We used the Agilent (Palo Alto, CA) eArray platform to design a custom D. melanogaster oligonucleotide microarray representing 14,141 unique genes from the Flybase release 5.4 genome. 50 ng of TU-tagged and 200 ng untagged RNA were fluorescently labeled and hybridized directly against each other to Agilent microarrays. The microarray experiments were performed according to Agilent's protocol (Version 5.5, February 2007) and scanned using an Axon GenePix 4000B scanner. Fluorescent ratios for each microarray element were recovered and normalized using GenePix Pro 6.0.
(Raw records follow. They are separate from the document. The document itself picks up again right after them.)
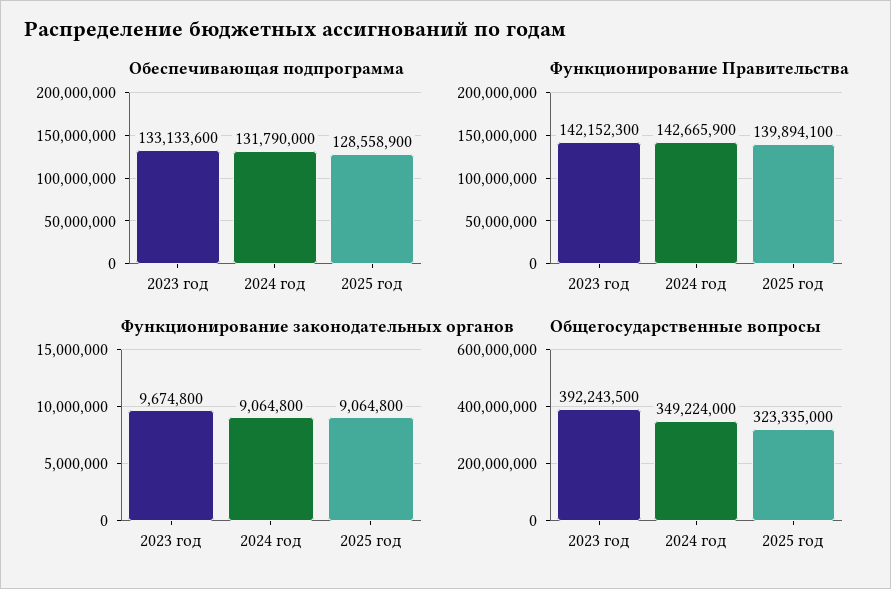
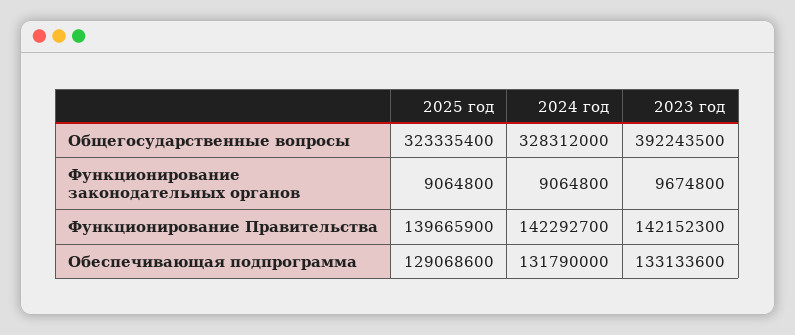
  {
    "Обеспечивающая подпрограмма": {
      "2023 год": 133133600,
      "2024 год": 131790000,
-     "2025 год": 128558900
+     "2025 год": 129068600
    },
    "Функционирование Правительства": {
      "2023 год": 142152300,
-     "2024 год": 142665900,
+     "2024 год": 142292700,
-     "2025 год": 139894100
+     "2025 год": 139665900
    },
    "Функционирование законодательных органов": {
      "2023 год": 9674800,
      "2024 год": 9064800,
      "2025 год": 9064800
    },
    "Общегосударственные вопросы": {
      "2023 год": 392243500,
-     "2024 год": 349224000,
+     "2024 год": 328312000,
-     "2025 год": 323335000
+     "2025 год": 323335400
    }
  }

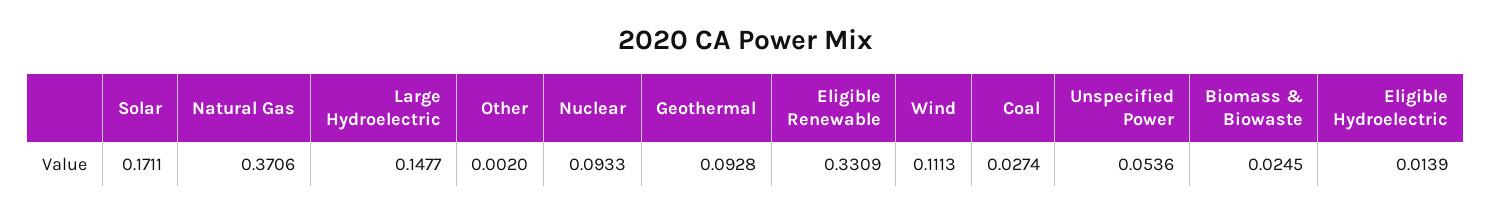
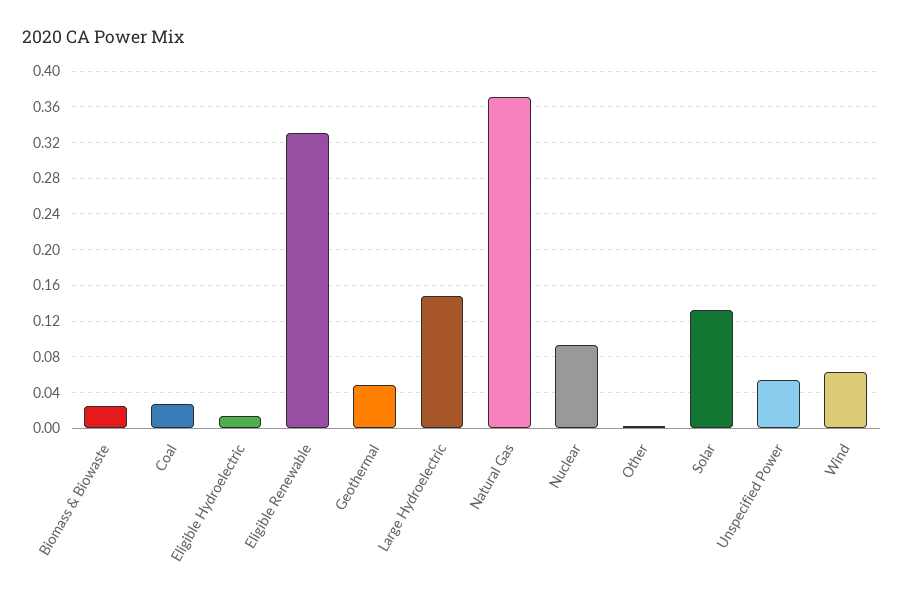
  {
-   "Solar": 0.1711,
+   "Solar": 0.13,
    "Natural Gas": 0.3706,
    "Large Hydroelectric": 0.1477,
    "Other": 0.002,
    "Nuclear": 0.0933,
-   "Geothermal": 0.0928,
+   "Geothermal": 0.05,
    "Eligible Renewable": 0.3309,
-   "Wind": 0.1113,
+   "Wind": 0.06,
    "Coal": 0.0274,
    "Unspecified Power": 0.0536,
    "Biomass & Biowaste": 0.0245,
    "Eligible Hydroelectric": 0.0139
  }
Normalizing for transcript uracil number

We downloaded the dmel-all-transcript-r5.4.fasta file from Flybase which contains the sequences of every predicted transcript from genome release 5.4. We wrote a Perl script to count the transcript uracils number for each transcript. In cases where there was alternative splicing, we averaged the uracil number over the multiple isoforms. This was necessary because, for the most part, our microarray did not distinguish between different isoforms of the same gene. To normalize the data, these uracil counts were plotted against the observed microarray ratios using OpenOffice.org Spreadsheet and the regression equation was determined. This equation was used to calculate the expected ratio for each transcript based on the transcript's uracil number. For each transcript, the normalized ratio was calculated by subtracting the expected ratio from the observed ratio. After plotting the initial normalized ratios, we noticed a group of transcripts, all with low uracil numbers, that had very high normalized ratios. Upon investigation we noticed that these transcripts were missing annotations for either or both UTR regions. Thus, our transcript uracil counts for these transcripts was lower than their actual uracil number, leading to incorrect normalization. Therefore, transcripts with missing UTR annotations were excluded from normalization and further analysis. We note that normalization errors due to transcript mis-annotation will decrease as transcriptome annotations improve.